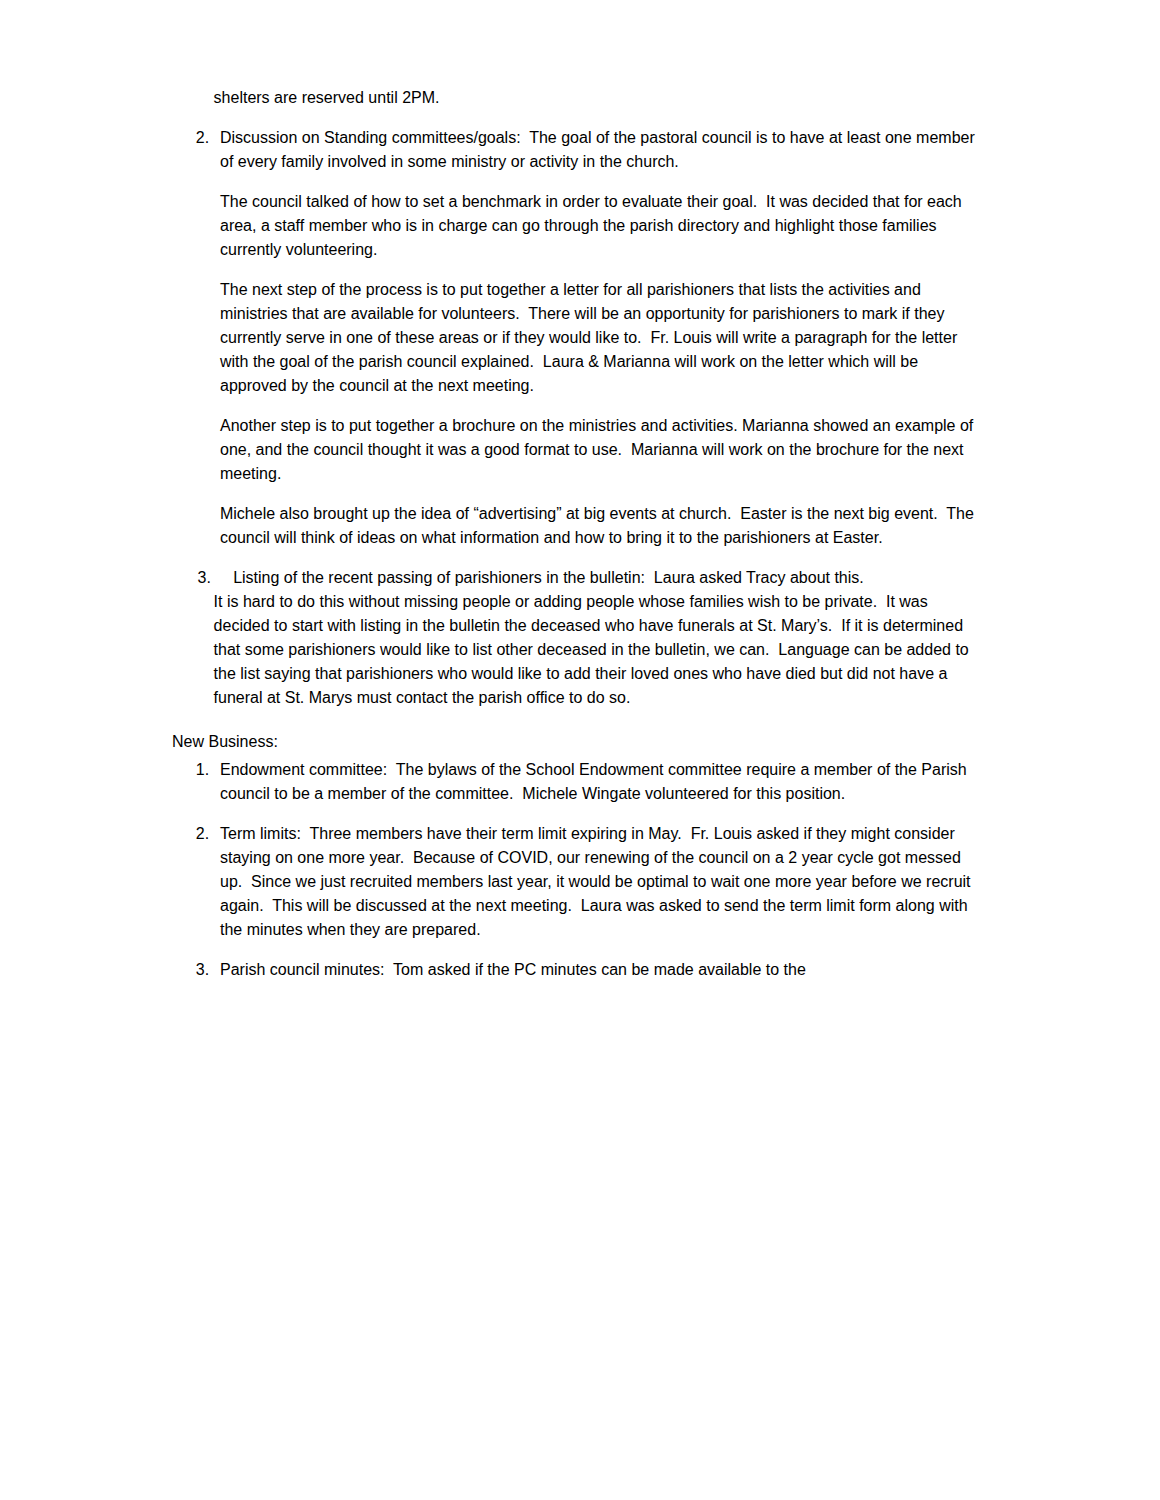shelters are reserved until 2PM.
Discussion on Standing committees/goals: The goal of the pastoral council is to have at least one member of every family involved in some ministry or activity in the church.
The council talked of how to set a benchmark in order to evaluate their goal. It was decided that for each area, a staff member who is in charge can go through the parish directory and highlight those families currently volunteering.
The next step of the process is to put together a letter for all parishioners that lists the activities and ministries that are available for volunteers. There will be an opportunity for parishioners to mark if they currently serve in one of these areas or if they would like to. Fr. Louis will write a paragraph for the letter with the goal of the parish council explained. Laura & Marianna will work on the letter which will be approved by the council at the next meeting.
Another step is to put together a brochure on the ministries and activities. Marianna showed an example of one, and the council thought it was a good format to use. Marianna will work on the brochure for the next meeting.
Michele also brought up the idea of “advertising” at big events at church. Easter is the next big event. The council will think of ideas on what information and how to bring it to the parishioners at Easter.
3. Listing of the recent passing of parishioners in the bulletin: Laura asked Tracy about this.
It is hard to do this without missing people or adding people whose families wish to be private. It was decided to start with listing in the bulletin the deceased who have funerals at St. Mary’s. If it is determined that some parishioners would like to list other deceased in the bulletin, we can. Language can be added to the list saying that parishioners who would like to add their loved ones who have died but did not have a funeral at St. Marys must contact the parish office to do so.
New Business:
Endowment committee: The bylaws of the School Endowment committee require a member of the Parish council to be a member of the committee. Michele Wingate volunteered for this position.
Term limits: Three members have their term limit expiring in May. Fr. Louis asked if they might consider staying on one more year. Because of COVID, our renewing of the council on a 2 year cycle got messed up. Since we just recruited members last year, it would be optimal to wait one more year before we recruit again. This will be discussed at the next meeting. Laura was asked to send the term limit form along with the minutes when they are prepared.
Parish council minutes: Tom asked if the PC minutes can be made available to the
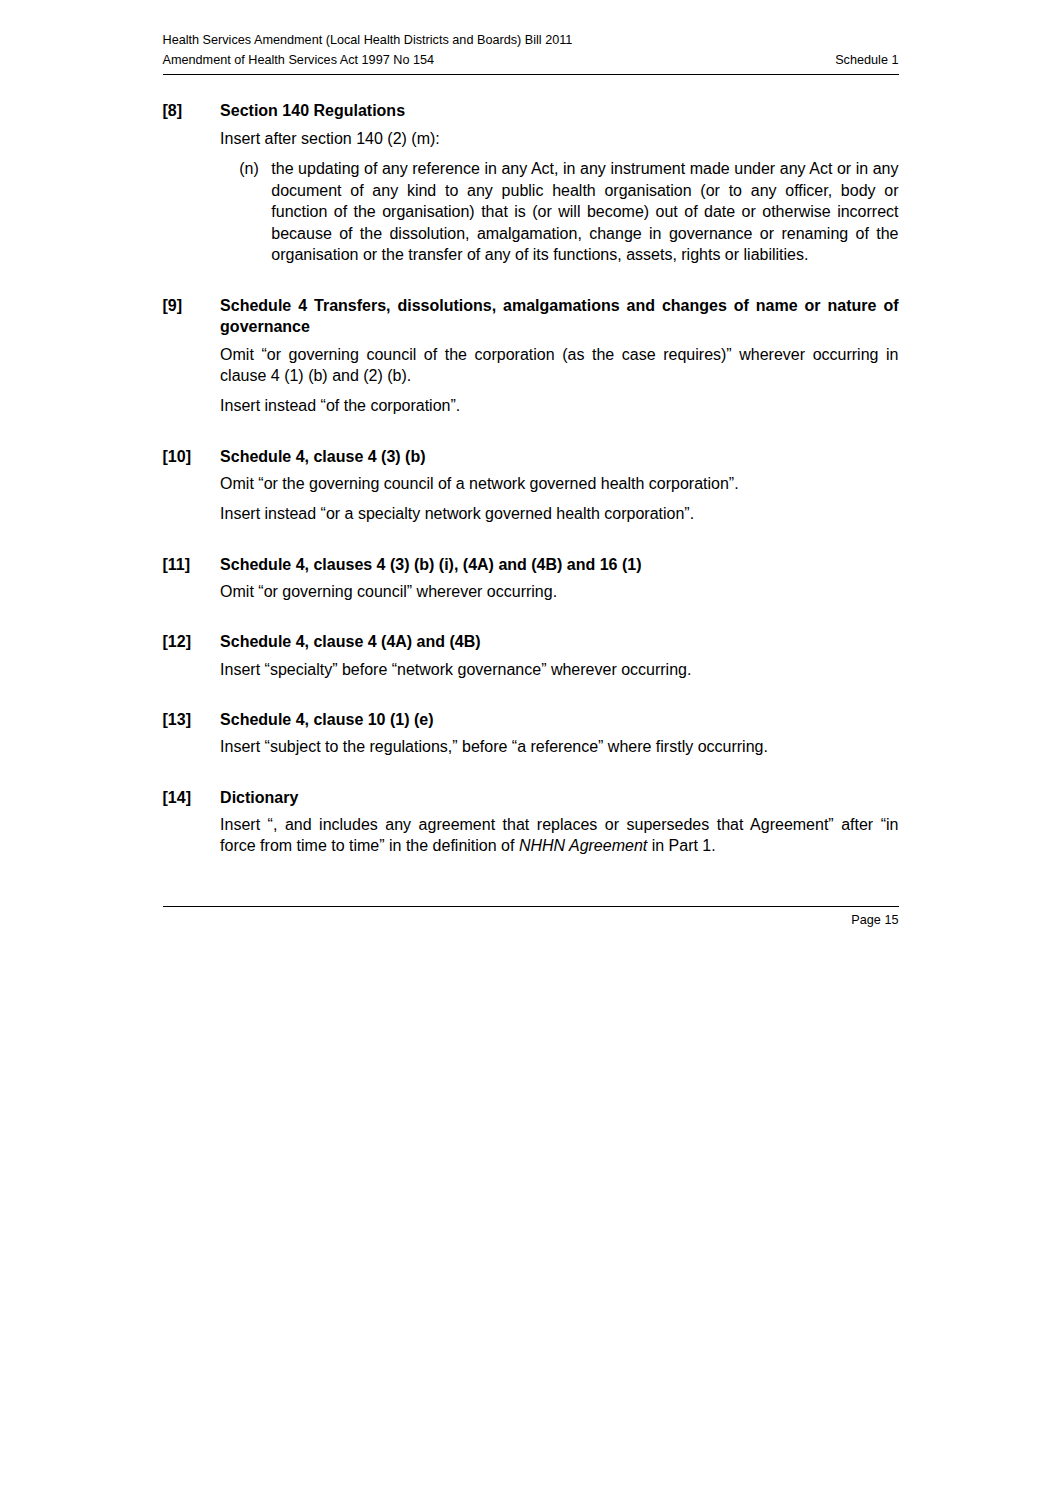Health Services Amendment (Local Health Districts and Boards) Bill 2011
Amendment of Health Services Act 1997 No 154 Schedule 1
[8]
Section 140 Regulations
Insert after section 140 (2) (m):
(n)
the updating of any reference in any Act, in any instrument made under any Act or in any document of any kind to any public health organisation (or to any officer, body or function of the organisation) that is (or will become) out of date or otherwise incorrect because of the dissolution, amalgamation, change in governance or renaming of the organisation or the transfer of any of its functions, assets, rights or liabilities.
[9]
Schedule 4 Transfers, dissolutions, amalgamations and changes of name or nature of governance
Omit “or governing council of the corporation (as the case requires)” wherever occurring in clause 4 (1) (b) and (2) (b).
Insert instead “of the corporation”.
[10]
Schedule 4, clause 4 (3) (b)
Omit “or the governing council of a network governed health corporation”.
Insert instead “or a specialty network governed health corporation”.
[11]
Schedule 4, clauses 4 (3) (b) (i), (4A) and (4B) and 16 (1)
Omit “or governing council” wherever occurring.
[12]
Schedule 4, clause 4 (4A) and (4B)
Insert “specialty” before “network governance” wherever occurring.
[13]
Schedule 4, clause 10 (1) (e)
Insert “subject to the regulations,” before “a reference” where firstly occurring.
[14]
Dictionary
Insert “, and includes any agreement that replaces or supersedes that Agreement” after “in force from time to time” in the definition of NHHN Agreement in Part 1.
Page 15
§ §
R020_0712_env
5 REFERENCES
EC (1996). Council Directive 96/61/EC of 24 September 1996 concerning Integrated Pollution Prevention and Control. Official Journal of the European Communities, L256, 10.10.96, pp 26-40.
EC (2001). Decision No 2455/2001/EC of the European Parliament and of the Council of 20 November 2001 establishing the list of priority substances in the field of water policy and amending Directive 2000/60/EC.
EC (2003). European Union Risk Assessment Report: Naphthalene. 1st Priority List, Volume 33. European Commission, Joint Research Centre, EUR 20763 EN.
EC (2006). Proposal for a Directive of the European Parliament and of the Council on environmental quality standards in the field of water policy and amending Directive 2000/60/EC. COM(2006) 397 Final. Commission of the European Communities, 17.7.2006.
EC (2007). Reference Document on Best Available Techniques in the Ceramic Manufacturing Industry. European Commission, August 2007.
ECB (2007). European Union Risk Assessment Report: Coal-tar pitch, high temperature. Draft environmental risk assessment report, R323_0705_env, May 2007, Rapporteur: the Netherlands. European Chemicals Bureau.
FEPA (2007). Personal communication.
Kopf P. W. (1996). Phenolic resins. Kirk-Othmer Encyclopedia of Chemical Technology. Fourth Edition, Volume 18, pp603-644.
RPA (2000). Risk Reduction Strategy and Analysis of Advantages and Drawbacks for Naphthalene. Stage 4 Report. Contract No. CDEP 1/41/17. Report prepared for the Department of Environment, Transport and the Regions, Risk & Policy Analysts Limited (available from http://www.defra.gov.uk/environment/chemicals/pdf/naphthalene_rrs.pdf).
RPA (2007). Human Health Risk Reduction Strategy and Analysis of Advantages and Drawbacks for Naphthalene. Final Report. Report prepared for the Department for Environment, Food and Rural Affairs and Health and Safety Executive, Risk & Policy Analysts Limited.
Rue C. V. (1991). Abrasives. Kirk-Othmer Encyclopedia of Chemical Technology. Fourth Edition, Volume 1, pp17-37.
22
§ §
▶ [THE PROBLEM]
Taking the entries above, restate exactly those lines that fall between the line with "EC (2007). Reference" and the line with "Kopf P. W. (1996).", keeping both of those lines too.

▶ [PROBLEM SOLUTION]
EC (2007). Reference Document on Best Available Techniques in the Ceramic Manufacturing Industry. European Commission, August 2007.
ECB (2007). European Union Risk Assessment Report: Coal-tar pitch, high temperature. Draft environmental risk assessment report, R323_0705_env, May 2007, Rapporteur: the Netherlands. European Chemicals Bureau.
FEPA (2007). Personal communication.
Kopf P. W. (1996). Phenolic resins. Kirk-Othmer Encyclopedia of Chemical Technology. Fourth Edition, Volume 18, pp603-644.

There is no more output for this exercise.